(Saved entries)
□ □ □

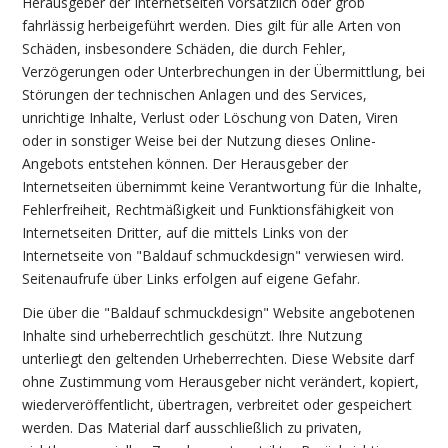
Herausgeber der Internetseiten vorsätzlich oder grob
fahrlässig herbeigeführt werden. Dies gilt für alle Arten von
Schäden, insbesondere Schäden, die durch Fehler,
Verzögerungen oder Unterbrechungen in der Übermittlung, bei
Störungen der technischen Anlagen und des Services,
unrichtige Inhalte, Verlust oder Löschung von Daten, Viren
oder in sonstiger Weise bei der Nutzung dieses Online-
Angebots entstehen können. Der Herausgeber der
Internetseiten übernimmt keine Verantwortung für die Inhalte,
Fehlerfreiheit, Rechtmäßigkeit und Funktionsfähigkeit von
Internetseiten Dritter, auf die mittels Links von der
Internetseite von "Baldauf schmuckdesign" verwiesen wird.
Seitenaufrufe über Links erfolgen auf eigene Gefahr.
Die über die "Baldauf schmuckdesign" Website angebotenen
Inhalte sind urheberrechtlich geschützt. Ihre Nutzung
unterliegt den geltenden Urheberrechten. Diese Website darf
ohne Zustimmung vom Herausgeber nicht verändert, kopiert,
wiederveröffentlicht, übertragen, verbreitet oder gespeichert
werden. Das Material darf ausschließlich zu privaten,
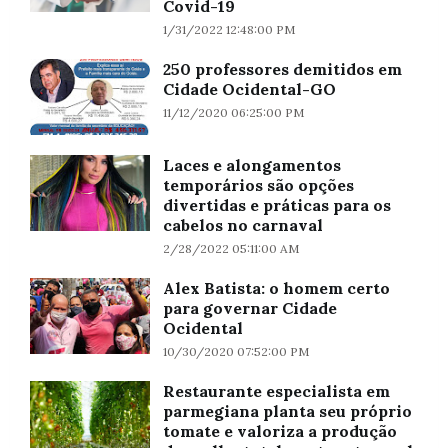
Covid-19
1/31/2022 12:48:00 PM
250 professores demitidos em
Cidade Ocidental-GO
11/12/2020 06:25:00 PM
Laces e alongamentos
temporários são opções
divertidas e práticas para os
cabelos no carnaval
2/28/2022 05:11:00 AM
Alex Batista: o homem certo
para governar Cidade
Ocidental
10/30/2020 07:52:00 PM
Restaurante especialista em
parmegiana planta seu próprio
tomate e valoriza a produção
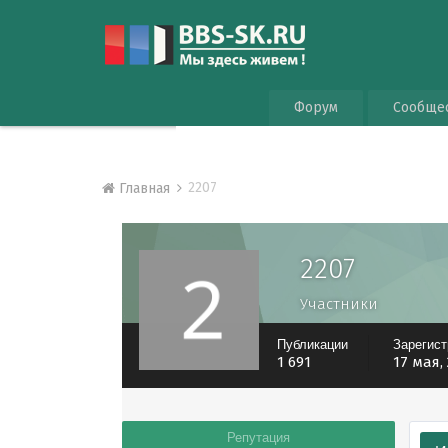
Форум
Сообще
2207
Главная
2207
Участники
Публикации
Зарегис
1 691
17 мая,
Репутация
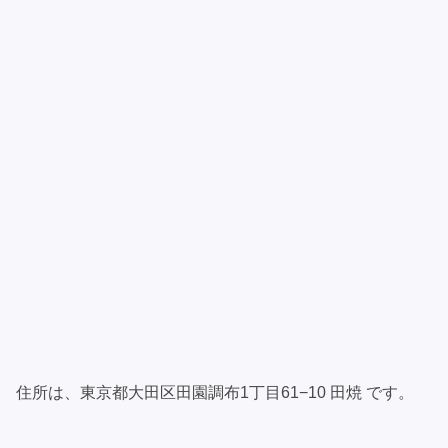
住所は、東京都大田区田園調布1丁目61−10 田焼 です。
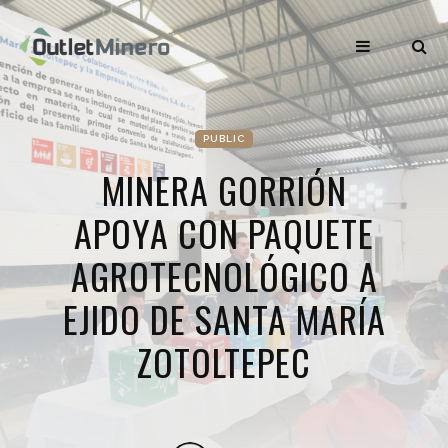
PUBLIC
MINERA GORRIÓN
APOYA CON PAQUETE
AGROTECNOLÓGICO A
EJIDO DE SANTA MARÍA
ZOTOLTEPEC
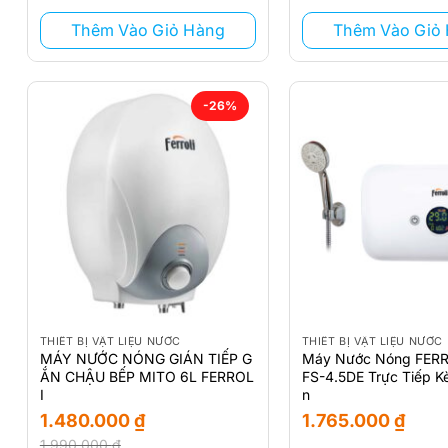
810.000 ₫.
950.000 ₫.
Thêm Vào Giỏ Hàng
Thêm Vào Giỏ
-26%
THIẾT BỊ VẬT LIỆU NƯỚC
THIẾT BỊ VẬT LIỆU NƯỚC
MÁY NƯỚC NÓNG GIÁN TIẾP G
Máy Nước Nóng FERR
ẮN CHẬU BẾP MITO 6L FERROL
FS-4.5DE Trực Tiếp K
I
n
1.480.000
₫
1.765.000
₫
1.990.000
₫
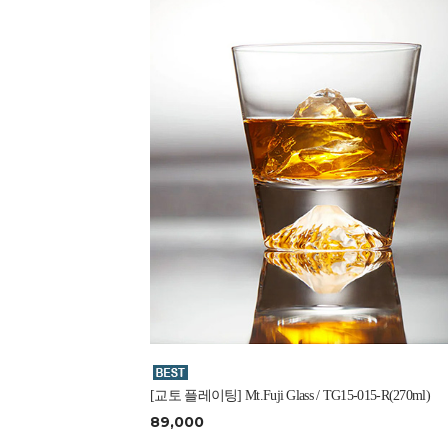
[교토 플레이팅] Mt.Fuji Glass / TG15-015-R(270ml)
89,000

□ □ □

• **Exercise aim**:
Please show the lines in the entries above that hold the string "Internetseiten".

• **Exercise output**:
Herausgeber der Internetseiten vorsätzlich oder grob
Internetseiten übernimmt keine Verantwortung für die Inhalte,
Internetseiten Dritter, auf die mittels Links von der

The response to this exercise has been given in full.